▶ ENUNCIADO DA TAREFA
Transcreva, do texto sobre a vistoria de veículos em São Paulo, a parte que abre com as palavras que contêm "Uma decisão política, totalmente" e fecha com "leiloar como sucata?".
----- TRECHO DO DOCUMENTO -----
Na realidade, o programa paulistano até que começou de forma correta, no ano passado, vistoriando veículos a diesel. Porém, houve equívocos e grande evasão que a prefeitura, convenientemente, deixou de revelar com clareza. Proprietários se queixam de prejuízos por inexperiência dos inspetores que insistiam nos testes, mesmo os motores dando sinais de debilidade mecânica. O correto seria continuar, por mais um ou dois anos, a fim de se ajustarem procedimentos, antes de ampliar o programa para automóveis e motocicletas.
Uma decisão política, totalmente equivocada, foi iniciar as vistorias agora em fevereiro pelos automóveis novos e seminovos. Nenhum argumento da Secretaria do Verde e Meio Ambiente se sustenta. Do ponto de vista educacional a medida é inócua porque antes da conscientização vem a capacidade financeira do dono do carro. Sem negar a importância de cuidar do ar que respiramos – não vai aqui nenhuma ironia –, há um dilema recorrente. Quem possui um automóvel de mais dez anos, por exemplo, vai gastar R$ 400,00 para colocar quatro pneus novos ou trocar o catalisador? Como convencê-lo sem nenhum apoio financeiro? Vai retirar o carro de circulação e leiloar como sucata?
----- LINHAS EXTRAÍDAS -----
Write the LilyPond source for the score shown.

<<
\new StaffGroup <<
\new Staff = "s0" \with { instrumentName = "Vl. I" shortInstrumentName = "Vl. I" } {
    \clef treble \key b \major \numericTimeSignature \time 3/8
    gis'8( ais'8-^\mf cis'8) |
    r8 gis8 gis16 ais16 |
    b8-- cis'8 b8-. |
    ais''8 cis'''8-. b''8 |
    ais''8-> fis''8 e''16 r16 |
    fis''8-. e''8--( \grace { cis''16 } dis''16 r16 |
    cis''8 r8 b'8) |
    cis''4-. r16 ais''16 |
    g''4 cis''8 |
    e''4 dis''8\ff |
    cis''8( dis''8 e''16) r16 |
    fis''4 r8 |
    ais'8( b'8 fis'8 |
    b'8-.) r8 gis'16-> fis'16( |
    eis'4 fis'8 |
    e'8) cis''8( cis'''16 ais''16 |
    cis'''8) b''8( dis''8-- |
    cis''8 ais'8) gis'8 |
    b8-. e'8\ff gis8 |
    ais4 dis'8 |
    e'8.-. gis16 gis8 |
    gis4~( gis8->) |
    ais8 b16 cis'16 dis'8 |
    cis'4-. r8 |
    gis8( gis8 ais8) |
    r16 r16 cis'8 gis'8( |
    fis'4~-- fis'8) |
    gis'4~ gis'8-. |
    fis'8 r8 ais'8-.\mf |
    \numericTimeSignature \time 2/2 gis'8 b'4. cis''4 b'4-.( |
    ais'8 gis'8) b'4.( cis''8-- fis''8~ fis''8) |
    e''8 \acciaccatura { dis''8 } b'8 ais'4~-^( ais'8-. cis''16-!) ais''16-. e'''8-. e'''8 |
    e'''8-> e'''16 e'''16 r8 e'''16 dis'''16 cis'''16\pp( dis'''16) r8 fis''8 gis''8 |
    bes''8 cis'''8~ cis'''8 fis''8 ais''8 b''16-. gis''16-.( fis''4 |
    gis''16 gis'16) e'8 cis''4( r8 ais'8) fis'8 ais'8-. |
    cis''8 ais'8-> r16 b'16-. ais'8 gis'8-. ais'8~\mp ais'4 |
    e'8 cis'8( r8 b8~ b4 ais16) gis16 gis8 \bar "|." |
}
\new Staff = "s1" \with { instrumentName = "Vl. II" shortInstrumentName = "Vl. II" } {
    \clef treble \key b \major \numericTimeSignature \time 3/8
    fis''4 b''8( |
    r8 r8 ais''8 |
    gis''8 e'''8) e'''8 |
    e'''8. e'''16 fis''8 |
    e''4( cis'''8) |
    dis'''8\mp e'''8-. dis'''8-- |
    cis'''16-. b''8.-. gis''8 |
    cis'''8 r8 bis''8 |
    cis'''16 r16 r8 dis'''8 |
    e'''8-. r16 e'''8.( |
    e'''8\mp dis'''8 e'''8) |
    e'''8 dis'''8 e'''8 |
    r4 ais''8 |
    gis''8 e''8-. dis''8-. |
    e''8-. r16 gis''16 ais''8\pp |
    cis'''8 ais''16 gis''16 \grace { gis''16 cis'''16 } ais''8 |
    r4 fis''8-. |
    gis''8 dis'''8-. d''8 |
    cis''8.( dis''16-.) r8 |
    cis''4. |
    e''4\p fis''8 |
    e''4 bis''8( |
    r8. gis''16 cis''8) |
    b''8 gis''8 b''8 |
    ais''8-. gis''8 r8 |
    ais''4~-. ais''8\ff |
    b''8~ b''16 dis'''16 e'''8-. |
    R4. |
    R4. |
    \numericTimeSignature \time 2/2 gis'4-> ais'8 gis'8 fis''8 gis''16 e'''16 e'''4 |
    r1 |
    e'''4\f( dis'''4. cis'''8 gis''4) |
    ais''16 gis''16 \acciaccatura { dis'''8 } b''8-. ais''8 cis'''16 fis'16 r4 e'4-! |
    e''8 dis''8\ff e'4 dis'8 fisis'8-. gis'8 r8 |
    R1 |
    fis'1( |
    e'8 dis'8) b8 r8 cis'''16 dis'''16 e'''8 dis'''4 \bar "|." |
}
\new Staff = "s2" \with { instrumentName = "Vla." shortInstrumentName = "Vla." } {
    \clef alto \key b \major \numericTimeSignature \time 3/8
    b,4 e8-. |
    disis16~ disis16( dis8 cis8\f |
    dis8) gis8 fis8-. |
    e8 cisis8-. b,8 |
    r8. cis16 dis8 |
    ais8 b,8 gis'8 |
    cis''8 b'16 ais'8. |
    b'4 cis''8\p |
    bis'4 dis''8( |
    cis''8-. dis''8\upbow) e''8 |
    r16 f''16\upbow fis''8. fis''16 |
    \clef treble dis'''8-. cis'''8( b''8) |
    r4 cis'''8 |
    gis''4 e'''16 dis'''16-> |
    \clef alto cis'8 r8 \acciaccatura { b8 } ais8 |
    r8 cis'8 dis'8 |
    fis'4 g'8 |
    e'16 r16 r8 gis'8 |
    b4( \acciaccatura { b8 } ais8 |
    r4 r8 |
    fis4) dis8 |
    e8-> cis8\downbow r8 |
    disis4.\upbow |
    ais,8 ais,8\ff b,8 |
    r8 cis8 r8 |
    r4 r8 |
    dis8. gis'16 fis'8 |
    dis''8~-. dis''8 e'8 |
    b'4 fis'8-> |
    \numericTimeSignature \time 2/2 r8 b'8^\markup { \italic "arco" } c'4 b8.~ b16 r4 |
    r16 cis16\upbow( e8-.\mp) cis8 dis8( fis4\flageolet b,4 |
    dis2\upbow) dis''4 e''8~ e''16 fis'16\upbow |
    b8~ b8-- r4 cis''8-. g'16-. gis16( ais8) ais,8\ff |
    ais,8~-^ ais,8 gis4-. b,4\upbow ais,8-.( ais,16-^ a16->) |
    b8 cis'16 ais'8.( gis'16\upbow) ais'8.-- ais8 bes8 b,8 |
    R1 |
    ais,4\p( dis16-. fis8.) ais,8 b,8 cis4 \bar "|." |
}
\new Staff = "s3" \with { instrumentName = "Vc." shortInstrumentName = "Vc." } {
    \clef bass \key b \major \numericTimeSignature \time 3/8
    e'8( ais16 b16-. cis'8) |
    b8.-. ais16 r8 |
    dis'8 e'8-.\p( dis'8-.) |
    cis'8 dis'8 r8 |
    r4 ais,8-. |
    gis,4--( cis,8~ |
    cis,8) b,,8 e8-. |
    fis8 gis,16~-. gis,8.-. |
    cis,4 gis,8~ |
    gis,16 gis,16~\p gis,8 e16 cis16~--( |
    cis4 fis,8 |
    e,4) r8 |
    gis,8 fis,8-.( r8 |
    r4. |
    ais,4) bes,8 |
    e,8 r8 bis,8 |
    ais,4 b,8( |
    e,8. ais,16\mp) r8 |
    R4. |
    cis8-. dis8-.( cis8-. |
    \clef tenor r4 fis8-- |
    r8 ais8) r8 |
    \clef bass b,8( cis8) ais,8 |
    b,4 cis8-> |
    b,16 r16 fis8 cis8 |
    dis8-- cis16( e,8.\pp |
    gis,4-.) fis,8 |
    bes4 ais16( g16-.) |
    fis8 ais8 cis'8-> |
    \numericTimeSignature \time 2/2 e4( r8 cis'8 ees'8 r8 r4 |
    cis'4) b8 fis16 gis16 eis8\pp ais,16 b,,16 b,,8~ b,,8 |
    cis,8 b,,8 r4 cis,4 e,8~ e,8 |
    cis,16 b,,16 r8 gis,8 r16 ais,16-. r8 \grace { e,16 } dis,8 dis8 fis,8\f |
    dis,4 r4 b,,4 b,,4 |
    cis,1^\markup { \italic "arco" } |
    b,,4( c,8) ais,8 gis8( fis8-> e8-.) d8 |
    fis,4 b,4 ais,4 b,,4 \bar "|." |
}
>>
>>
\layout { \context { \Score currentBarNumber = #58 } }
-----
▶ RESPOSTA DA TAREFA
Uma decisão política, totalmente equivocada, foi iniciar as vistorias agora em fevereiro pelos automóveis novos e seminovos. Nenhum argumento da Secretaria do Verde e Meio Ambiente se sustenta. Do ponto de vista educacional a medida é inócua porque antes da conscientização vem a capacidade financeira do dono do carro. Sem negar a importância de cuidar do ar que respiramos – não vai aqui nenhuma ironia –, há um dilema recorrente. Quem possui um automóvel de mais dez anos, por exemplo, vai gastar R$ 400,00 para colocar quatro pneus novos ou trocar o catalisador? Como convencê-lo sem nenhum apoio financeiro? Vai retirar o carro de circulação e leiloar como sucata?